Unlike the previous administration, which touted tax cuts as the route to economic expansion, Harris and Walsh emphasized the need for a strong labor base and the administration's support for organized labor.

Walsh, a Boston native, is the son of Irish immigrants who traces his career in politics back to his involvement in the Laborer's Union. He assured the panel they have friends in Washington who are "not afraid to say the word union, not afraid to say collective bargaining."

He said stronger unions are critical to build support "for the fight for $15," the movement to raise the minimum wage.

Harris, likewise, made it clear the administration's sentiments are aligned with organized labor.

"It's great to be in the house of labor," she told the group gathered in the labor hall where Biden launched his presidential bid more than two years earlier. "When we support unions, that's about lifting up the middle class, and everyone benefits."

Harris said the administration is committed to addressing the barriers faced by workers seeking to organize.

In an exchange that sometimes became emotional, union representatives said they face enormous obstacles, ranging from high-powered lawyers committed to blocking their efforts to worker intimidation, when they attempt to organize.

Jennifer Chow, of the Communications Workers of America, said she was afraid to let her San Francisco coworkers know she was coming to Pittsburgh to join the panel.

A first-generation college graduate, the tearful woman told the panel she became involved with the union when she learned men with similar educations were being paid far more than she was for the same work.

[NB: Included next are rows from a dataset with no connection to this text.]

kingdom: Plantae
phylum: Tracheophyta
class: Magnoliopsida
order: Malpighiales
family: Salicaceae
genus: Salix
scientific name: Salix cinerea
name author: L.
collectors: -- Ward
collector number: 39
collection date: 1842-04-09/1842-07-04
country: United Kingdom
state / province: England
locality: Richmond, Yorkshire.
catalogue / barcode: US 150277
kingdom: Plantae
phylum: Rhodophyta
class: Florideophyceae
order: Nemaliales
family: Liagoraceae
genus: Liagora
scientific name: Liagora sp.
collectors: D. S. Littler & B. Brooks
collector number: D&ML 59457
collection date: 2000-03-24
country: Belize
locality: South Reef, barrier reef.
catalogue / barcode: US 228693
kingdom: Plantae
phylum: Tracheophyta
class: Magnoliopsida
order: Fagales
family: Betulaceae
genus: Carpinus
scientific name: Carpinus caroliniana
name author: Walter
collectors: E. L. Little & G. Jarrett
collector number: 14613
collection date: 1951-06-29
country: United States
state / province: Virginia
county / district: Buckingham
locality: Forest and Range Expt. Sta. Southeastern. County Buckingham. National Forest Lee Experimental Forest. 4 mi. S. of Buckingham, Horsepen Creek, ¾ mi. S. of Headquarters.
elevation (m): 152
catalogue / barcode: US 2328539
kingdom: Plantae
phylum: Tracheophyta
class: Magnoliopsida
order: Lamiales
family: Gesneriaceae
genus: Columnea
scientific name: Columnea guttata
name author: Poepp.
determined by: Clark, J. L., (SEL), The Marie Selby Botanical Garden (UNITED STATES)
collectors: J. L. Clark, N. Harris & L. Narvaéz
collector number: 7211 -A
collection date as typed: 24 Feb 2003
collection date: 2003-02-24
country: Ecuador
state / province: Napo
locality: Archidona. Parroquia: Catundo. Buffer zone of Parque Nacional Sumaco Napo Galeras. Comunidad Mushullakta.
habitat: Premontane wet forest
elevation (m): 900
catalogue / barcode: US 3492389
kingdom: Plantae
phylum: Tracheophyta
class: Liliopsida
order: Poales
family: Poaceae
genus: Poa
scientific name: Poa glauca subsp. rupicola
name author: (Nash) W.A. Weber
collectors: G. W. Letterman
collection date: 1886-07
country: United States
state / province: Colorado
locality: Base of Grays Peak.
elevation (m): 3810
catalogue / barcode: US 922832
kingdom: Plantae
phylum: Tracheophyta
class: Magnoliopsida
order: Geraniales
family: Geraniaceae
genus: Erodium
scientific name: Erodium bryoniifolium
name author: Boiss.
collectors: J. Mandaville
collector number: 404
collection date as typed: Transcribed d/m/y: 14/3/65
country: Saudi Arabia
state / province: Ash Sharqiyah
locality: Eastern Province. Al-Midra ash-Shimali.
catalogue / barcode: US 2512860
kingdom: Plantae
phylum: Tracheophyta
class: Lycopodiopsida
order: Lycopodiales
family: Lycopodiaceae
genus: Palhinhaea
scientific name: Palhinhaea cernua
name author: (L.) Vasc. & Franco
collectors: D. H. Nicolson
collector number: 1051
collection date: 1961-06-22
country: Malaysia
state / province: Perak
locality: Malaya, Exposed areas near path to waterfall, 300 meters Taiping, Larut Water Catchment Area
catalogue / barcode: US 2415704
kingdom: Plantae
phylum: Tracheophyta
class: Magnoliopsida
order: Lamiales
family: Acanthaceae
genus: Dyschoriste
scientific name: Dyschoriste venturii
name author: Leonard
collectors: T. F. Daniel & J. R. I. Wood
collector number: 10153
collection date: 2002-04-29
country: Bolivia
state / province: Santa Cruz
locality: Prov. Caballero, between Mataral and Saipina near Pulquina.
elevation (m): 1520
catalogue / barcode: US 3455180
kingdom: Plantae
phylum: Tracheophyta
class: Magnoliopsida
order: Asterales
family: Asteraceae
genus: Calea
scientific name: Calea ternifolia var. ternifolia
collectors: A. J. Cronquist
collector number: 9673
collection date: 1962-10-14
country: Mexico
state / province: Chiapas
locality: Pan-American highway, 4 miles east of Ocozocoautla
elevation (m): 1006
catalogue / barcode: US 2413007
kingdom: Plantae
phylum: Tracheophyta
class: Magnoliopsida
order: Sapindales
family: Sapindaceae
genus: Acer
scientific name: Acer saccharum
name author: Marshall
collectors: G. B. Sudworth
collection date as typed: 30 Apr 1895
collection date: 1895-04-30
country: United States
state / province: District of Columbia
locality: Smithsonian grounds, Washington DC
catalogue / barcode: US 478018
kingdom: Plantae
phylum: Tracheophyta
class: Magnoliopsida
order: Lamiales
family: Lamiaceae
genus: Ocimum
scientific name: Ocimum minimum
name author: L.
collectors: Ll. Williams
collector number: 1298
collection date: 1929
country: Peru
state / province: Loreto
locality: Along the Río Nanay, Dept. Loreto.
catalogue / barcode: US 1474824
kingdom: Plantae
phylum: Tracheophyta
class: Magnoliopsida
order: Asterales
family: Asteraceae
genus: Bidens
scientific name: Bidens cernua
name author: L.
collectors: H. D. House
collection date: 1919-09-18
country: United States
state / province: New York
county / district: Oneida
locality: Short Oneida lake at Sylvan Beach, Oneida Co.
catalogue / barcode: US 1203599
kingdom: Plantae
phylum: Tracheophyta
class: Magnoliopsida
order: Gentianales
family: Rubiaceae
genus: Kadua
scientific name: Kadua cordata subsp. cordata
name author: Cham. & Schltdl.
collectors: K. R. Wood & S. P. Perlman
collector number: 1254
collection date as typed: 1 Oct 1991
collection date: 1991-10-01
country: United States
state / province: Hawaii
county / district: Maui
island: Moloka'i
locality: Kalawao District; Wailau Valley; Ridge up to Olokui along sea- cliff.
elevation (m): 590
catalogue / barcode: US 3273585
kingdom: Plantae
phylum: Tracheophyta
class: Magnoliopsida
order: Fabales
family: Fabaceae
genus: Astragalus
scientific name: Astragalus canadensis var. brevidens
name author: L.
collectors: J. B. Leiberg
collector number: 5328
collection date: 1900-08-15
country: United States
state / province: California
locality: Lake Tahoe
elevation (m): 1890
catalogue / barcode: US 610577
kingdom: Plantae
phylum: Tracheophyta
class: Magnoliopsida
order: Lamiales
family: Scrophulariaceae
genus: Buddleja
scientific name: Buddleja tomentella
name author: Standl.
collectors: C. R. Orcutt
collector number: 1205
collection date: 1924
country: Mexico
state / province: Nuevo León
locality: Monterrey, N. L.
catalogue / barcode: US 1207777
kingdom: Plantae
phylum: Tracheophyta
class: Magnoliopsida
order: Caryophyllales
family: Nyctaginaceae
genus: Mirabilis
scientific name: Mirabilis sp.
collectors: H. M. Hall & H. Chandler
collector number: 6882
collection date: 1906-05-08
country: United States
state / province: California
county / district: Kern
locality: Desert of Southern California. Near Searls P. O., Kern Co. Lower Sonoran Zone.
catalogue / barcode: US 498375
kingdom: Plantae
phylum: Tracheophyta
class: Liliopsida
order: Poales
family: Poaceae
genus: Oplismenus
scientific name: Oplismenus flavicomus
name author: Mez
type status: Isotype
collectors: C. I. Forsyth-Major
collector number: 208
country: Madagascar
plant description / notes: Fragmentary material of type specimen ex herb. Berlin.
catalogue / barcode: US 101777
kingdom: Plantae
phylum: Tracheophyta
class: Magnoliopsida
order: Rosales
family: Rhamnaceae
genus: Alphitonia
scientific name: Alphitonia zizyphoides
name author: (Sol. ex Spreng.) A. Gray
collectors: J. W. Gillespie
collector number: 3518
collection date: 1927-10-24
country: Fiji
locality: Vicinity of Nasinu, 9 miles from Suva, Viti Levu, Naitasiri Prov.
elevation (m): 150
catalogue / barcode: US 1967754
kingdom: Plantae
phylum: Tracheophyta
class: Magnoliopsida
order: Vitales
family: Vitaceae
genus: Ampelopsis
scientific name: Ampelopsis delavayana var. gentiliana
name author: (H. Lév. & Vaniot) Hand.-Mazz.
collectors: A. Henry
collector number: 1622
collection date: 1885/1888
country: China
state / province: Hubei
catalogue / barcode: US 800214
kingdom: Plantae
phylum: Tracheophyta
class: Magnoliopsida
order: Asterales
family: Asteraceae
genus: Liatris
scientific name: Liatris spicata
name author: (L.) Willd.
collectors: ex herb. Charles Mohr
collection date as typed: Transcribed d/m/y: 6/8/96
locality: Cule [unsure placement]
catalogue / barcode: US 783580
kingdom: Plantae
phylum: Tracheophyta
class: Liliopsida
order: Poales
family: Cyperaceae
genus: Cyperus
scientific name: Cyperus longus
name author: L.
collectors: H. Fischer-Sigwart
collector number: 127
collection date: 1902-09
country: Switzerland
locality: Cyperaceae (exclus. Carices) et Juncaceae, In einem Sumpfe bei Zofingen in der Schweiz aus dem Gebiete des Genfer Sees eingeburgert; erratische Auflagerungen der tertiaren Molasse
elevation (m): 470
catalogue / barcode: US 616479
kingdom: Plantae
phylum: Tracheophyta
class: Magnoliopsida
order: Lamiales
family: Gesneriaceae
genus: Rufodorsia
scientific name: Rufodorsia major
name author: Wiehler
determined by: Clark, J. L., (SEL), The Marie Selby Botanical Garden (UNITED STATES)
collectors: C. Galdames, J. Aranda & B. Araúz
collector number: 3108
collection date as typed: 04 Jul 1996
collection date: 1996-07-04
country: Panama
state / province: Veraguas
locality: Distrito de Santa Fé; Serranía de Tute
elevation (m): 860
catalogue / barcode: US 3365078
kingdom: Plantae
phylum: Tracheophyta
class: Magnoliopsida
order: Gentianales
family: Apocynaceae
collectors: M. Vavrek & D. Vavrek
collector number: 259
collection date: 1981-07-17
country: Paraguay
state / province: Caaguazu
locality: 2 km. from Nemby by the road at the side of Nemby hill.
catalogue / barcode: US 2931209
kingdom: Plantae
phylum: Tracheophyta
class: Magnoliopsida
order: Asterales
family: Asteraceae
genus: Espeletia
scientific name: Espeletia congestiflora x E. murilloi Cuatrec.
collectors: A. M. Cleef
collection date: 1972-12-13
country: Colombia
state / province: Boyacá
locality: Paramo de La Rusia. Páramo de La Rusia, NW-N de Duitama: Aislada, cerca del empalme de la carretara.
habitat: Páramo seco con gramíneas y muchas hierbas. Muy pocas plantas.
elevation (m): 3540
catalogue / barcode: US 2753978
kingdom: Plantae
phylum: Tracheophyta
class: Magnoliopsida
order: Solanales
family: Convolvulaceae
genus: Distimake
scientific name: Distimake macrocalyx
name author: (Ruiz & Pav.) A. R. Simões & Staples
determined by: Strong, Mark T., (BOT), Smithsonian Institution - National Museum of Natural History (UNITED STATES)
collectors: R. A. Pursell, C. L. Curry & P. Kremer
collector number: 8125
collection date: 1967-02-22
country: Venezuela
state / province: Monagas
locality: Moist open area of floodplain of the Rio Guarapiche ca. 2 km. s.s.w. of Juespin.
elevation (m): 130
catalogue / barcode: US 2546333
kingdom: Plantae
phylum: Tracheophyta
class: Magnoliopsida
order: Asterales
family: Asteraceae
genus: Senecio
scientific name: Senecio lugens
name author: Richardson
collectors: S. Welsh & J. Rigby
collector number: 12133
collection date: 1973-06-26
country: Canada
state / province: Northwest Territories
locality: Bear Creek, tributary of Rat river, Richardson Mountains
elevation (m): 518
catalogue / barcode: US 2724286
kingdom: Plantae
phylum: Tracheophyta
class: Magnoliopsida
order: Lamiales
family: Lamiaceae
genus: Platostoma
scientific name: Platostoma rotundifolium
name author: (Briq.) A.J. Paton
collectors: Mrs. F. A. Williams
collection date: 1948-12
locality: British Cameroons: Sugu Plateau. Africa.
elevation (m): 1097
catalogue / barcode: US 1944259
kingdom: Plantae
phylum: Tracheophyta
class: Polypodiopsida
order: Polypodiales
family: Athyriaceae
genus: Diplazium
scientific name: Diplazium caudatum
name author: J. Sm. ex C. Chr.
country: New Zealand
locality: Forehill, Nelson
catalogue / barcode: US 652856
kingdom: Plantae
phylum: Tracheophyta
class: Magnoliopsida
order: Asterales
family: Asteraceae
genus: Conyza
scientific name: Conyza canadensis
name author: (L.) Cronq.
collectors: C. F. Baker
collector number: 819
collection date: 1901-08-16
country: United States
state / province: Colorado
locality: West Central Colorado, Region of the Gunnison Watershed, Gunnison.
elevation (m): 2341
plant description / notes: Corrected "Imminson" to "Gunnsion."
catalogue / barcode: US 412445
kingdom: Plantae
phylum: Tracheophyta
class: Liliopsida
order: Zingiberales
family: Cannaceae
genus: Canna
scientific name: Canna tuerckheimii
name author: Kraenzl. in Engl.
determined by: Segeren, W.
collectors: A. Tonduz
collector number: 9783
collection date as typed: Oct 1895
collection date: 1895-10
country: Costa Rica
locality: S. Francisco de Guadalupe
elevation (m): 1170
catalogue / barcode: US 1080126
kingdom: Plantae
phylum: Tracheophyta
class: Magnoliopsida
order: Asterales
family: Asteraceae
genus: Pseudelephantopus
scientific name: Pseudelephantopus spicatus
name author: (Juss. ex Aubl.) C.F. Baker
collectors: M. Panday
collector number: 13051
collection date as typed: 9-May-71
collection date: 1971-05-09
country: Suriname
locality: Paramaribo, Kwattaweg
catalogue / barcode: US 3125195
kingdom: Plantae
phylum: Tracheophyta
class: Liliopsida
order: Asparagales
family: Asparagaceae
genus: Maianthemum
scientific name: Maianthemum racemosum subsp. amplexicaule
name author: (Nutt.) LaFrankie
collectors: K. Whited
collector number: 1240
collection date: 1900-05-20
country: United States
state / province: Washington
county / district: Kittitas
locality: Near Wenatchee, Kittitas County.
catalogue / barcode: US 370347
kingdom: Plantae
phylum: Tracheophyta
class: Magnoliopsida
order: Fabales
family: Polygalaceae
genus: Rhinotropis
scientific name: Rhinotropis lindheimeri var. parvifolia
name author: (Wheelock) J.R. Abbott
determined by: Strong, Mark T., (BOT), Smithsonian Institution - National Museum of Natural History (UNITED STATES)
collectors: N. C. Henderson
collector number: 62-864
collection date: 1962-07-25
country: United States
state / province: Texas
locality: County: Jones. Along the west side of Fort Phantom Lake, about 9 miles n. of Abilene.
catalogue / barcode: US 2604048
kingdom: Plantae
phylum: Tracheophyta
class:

Barbara Rosenthal, of the Service Worker International Union, told Harris and Walsh unions like SEIU face enormous obstacles when they attempt to organize front-line workers in massive hospital systems such as UPMC. She said it no longer works to organize one hospital at a time when a union is facing one of the largest employers in the state.

"The majority of people want to join the union, but they're terrified of losing their jobs," Rosenthal said.

After talking with the panel members, Harris and Walsh adjourned for a private discussion with Wynne Lanros, Amanda Parks and Rachel Davis. The three women could represent a new frontier for organized labor. The women, contractors for Google, organized the nation's first white-collar tech union in Pittsburgh.